* **Supplied records**
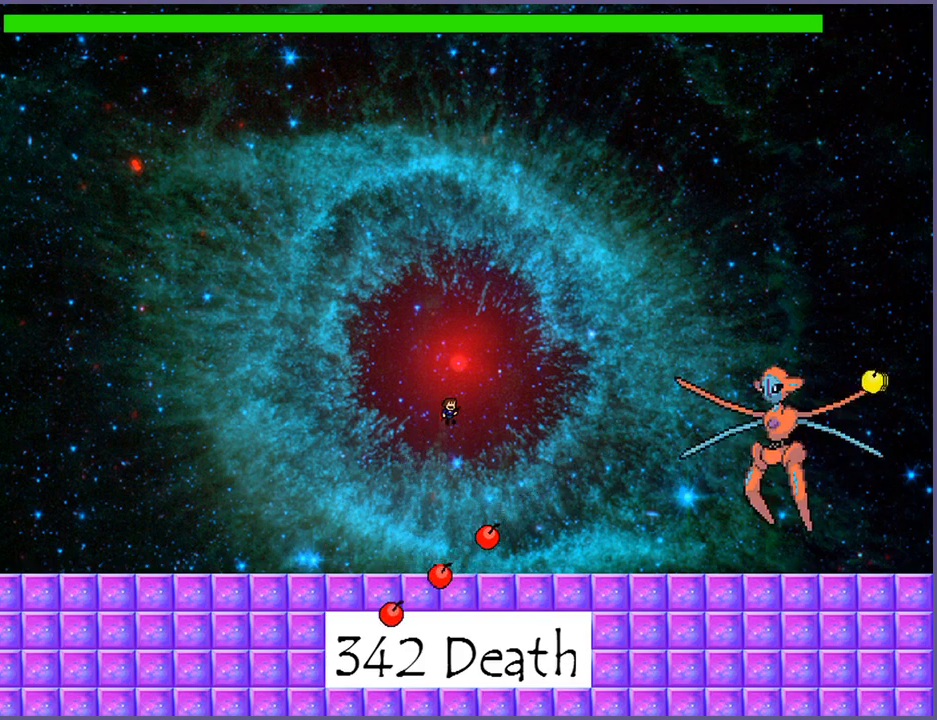
{"keys": ["right", "z"], "events": [[120, "z", "down"], [180, "shift_l", "up"], [180, "z", "up"], [260, "z", "down"], [320, "z", "up"], [360, "z", "down"], [440, "z", "up"], [480, "z", "down"]]}
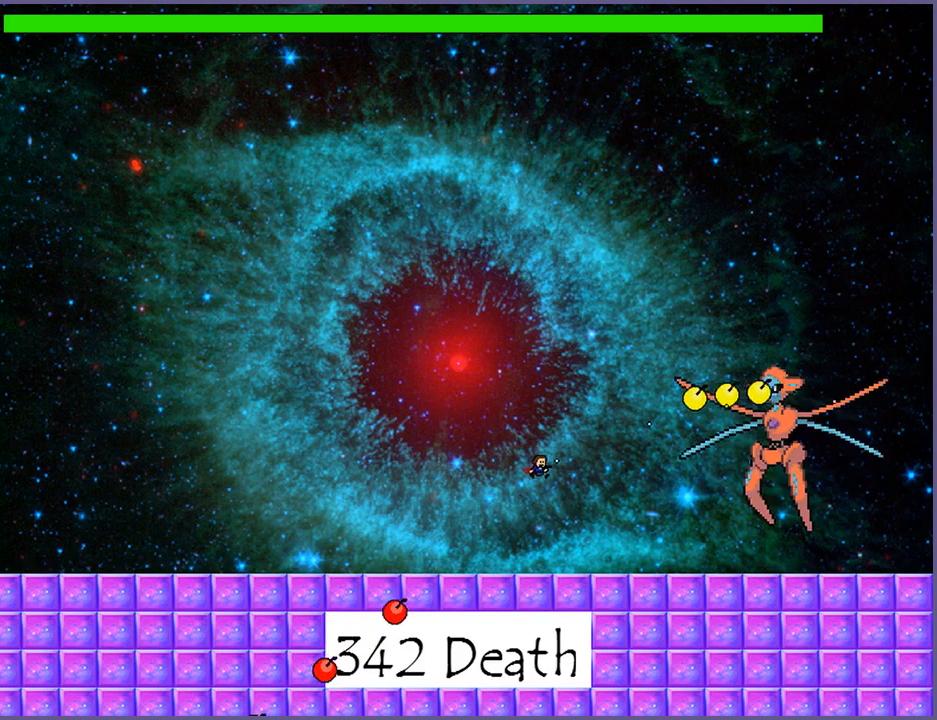
{"keys": ["left"], "events": [[60, "z", "up"], [360, "right", "up"], [500, "left", "down"]]}
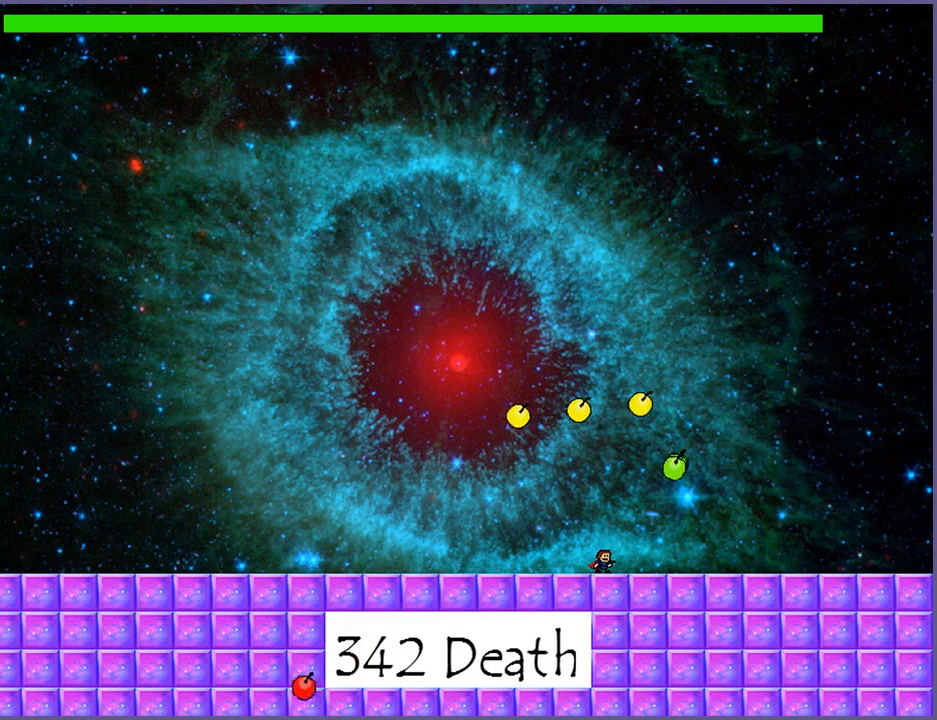
{"keys": [], "events": [[500, "left", "up"]]}
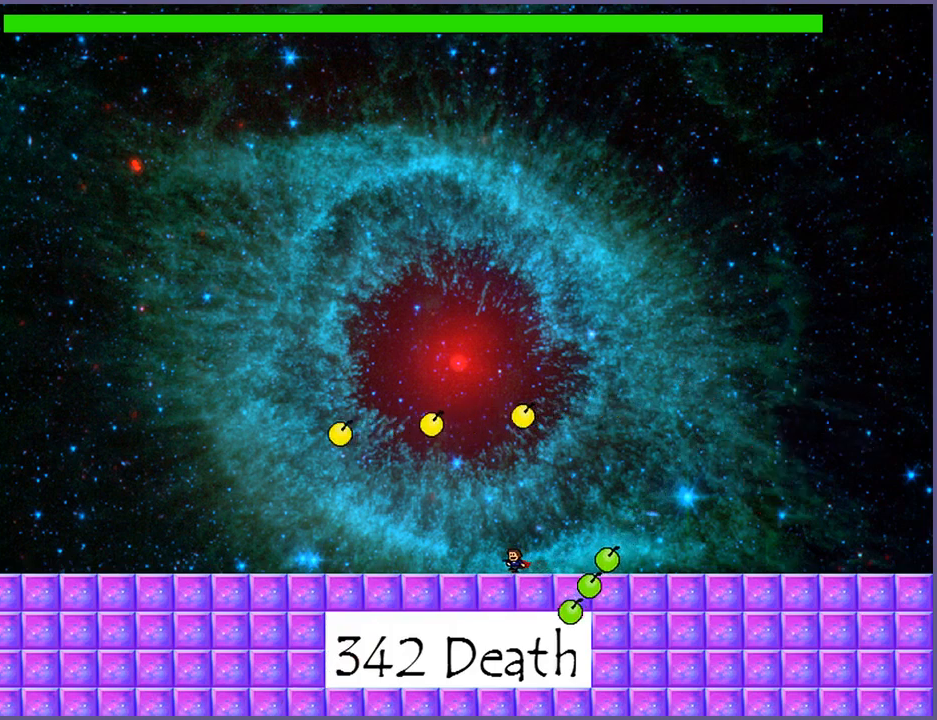
{"keys": ["left"], "events": [[380, "left", "down"]]}
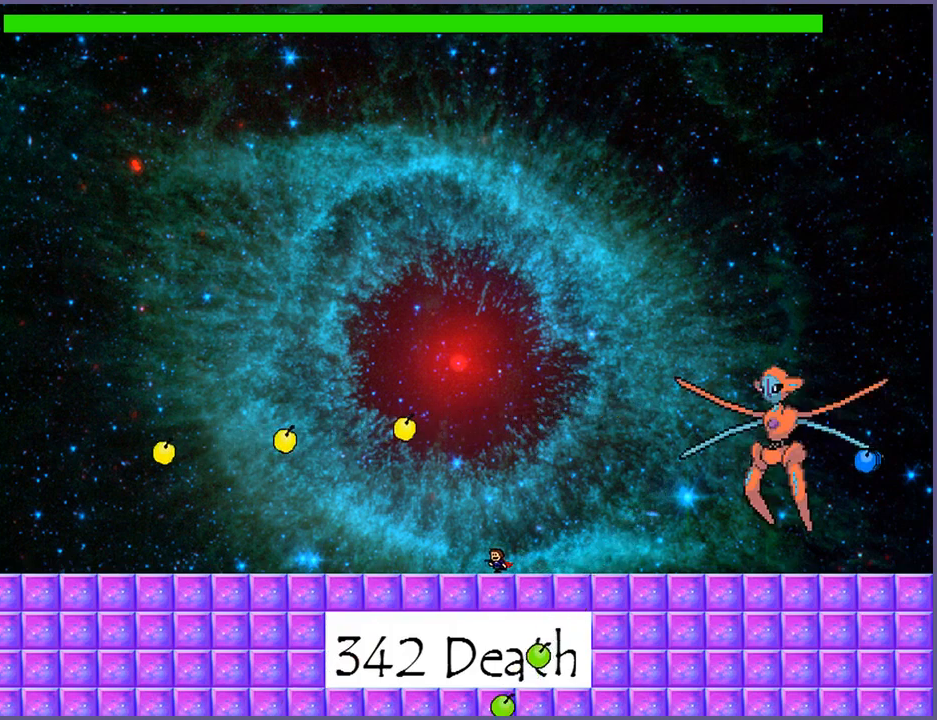
{"keys": [], "events": [[180, "left", "up"]]}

* **Exercise requirements**
With the pictures left out, output all the entries exactly.

* **Exercise output**
{"keys": ["right", "z"], "events": [[120, "z", "down"], [180, "shift_l", "up"], [180, "z", "up"], [260, "z", "down"], [320, "z", "up"], [360, "z", "down"], [440, "z", "up"], [480, "z", "down"]]}
{"keys": ["left"], "events": [[60, "z", "up"], [360, "right", "up"], [500, "left", "down"]]}
{"keys": [], "events": [[500, "left", "up"]]}
{"keys": ["left"], "events": [[380, "left", "down"]]}
{"keys": [], "events": [[180, "left", "up"]]}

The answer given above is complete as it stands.